- _YOUR ASSIGNMENT_: Could you repeat every record below exactly as written?

Extracted records:
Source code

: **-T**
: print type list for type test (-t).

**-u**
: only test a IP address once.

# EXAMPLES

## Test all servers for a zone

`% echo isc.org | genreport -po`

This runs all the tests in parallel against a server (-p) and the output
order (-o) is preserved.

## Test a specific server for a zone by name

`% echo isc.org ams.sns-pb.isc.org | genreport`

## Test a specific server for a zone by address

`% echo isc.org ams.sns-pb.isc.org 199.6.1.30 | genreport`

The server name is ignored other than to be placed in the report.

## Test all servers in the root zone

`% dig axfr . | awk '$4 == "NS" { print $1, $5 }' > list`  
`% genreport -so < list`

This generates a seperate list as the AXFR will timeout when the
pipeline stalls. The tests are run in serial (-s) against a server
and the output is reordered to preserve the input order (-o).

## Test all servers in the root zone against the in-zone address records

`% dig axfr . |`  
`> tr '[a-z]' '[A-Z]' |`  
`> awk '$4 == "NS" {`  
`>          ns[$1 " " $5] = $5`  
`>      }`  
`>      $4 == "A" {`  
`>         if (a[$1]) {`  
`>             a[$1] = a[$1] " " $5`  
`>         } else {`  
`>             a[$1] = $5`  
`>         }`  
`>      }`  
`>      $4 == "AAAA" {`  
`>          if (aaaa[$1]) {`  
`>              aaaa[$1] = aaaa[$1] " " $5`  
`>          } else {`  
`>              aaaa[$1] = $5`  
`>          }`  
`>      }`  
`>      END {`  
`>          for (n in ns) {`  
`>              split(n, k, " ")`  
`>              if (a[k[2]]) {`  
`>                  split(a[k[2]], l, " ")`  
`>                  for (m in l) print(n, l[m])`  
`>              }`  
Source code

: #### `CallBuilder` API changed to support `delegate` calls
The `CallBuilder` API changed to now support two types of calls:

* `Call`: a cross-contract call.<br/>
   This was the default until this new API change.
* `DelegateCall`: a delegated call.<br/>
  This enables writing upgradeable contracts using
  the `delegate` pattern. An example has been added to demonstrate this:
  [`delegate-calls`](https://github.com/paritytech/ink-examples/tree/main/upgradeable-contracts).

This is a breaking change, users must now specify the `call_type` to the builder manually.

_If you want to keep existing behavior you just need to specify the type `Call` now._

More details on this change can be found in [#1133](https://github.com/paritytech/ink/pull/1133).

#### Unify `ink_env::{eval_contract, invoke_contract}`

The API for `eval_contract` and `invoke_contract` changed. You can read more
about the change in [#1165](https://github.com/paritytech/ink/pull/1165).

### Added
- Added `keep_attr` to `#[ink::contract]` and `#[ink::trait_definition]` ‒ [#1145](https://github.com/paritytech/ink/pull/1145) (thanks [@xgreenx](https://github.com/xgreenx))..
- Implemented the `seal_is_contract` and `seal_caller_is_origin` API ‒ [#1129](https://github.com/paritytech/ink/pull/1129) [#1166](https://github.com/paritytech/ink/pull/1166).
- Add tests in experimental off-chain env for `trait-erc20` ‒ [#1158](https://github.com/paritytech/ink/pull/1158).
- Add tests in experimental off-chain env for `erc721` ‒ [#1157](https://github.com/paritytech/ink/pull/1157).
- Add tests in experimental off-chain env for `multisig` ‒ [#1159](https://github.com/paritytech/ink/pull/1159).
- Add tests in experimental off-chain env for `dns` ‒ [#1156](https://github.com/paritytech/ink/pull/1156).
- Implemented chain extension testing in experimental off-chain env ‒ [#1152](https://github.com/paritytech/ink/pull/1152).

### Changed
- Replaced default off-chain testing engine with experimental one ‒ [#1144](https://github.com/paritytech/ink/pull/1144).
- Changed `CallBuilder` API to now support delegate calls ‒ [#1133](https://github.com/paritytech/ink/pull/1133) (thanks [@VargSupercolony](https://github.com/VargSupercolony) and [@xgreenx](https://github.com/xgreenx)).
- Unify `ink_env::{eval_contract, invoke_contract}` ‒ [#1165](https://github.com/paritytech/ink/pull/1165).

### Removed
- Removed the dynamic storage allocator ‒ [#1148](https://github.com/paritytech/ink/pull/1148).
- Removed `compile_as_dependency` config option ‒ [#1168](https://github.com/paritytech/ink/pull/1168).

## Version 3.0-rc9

- _SOLUTION TO THIS EXERCISE_:
Source code

: **-T**
: print type list for type test (-t).

**-u**
: only test a IP address once.

# EXAMPLES

## Test all servers for a zone

`% echo isc.org | genreport -po`

This runs all the tests in parallel against a server (-p) and the output
order (-o) is preserved.

## Test a specific server for a zone by name

`% echo isc.org ams.sns-pb.isc.org | genreport`

## Test a specific server for a zone by address

`% echo isc.org ams.sns-pb.isc.org 199.6.1.30 | genreport`

The server name is ignored other than to be placed in the report.

## Test all servers in the root zone

`% dig axfr . | awk '$4 == "NS" { print $1, $5 }' > list`  
`% genreport -so < list`

This generates a seperate list as the AXFR will timeout when the
pipeline stalls. The tests are run in serial (-s) against a server
and the output is reordered to preserve the input order (-o).

## Test all servers in the root zone against the in-zone address records

`% dig axfr . |`  
`> tr '[a-z]' '[A-Z]' |`  
`> awk '$4 == "NS" {`  
`>          ns[$1 " " $5] = $5`  
`>      }`  
`>      $4 == "A" {`  
`>         if (a[$1]) {`  
`>             a[$1] = a[$1] " " $5`  
`>         } else {`  
`>             a[$1] = $5`  
`>         }`  
`>      }`  
`>      $4 == "AAAA" {`  
`>          if (aaaa[$1]) {`  
`>              aaaa[$1] = aaaa[$1] " " $5`  
`>          } else {`  
`>              aaaa[$1] = $5`  
`>          }`  
`>      }`  
`>      END {`  
`>          for (n in ns) {`  
`>              split(n, k, " ")`  
`>              if (a[k[2]]) {`  
`>                  split(a[k[2]], l, " ")`  
`>                  for (m in l) print(n, l[m])`  
`>              }`  
Source code

: #### `CallBuilder` API changed to support `delegate` calls
The `CallBuilder` API changed to now support two types of calls:

* `Call`: a cross-contract call.<br/>
   This was the default until this new API change.
* `DelegateCall`: a delegated call.<br/>
  This enables writing upgradeable contracts using
  the `delegate` pattern. An example has been added to demonstrate this:
  [`delegate-calls`](https://github.com/paritytech/ink-examples/tree/main/upgradeable-contracts).

This is a breaking change, users must now specify the `call_type` to the builder manually.

_If you want to keep existing behavior you just need to specify the type `Call` now._

More details on this change can be found in [#1133](https://github.com/paritytech/ink/pull/1133).

#### Unify `ink_env::{eval_contract, invoke_contract}`

The API for `eval_contract` and `invoke_contract` changed. You can read more
about the change in [#1165](https://github.com/paritytech/ink/pull/1165).

### Added
- Added `keep_attr` to `#[ink::contract]` and `#[ink::trait_definition]` ‒ [#1145](https://github.com/paritytech/ink/pull/1145) (thanks [@xgreenx](https://github.com/xgreenx))..
- Implemented the `seal_is_contract` and `seal_caller_is_origin` API ‒ [#1129](https://github.com/paritytech/ink/pull/1129) [#1166](https://github.com/paritytech/ink/pull/1166).
- Add tests in experimental off-chain env for `trait-erc20` ‒ [#1158](https://github.com/paritytech/ink/pull/1158).
- Add tests in experimental off-chain env for `erc721` ‒ [#1157](https://github.com/paritytech/ink/pull/1157).
- Add tests in experimental off-chain env for `multisig` ‒ [#1159](https://github.com/paritytech/ink/pull/1159).
- Add tests in experimental off-chain env for `dns` ‒ [#1156](https://github.com/paritytech/ink/pull/1156).
- Implemented chain extension testing in experimental off-chain env ‒ [#1152](https://github.com/paritytech/ink/pull/1152).

### Changed
- Replaced default off-chain testing engine with experimental one ‒ [#1144](https://github.com/paritytech/ink/pull/1144).
- Changed `CallBuilder` API to now support delegate calls ‒ [#1133](https://github.com/paritytech/ink/pull/1133) (thanks [@VargSupercolony](https://github.com/VargSupercolony) and [@xgreenx](https://github.com/xgreenx)).
- Unify `ink_env::{eval_contract, invoke_contract}` ‒ [#1165](https://github.com/paritytech/ink/pull/1165).

### Removed
- Removed the dynamic storage allocator ‒ [#1148](https://github.com/paritytech/ink/pull/1148).
- Removed `compile_as_dependency` config option ‒ [#1168](https://github.com/paritytech/ink/pull/1168).

## Version 3.0-rc9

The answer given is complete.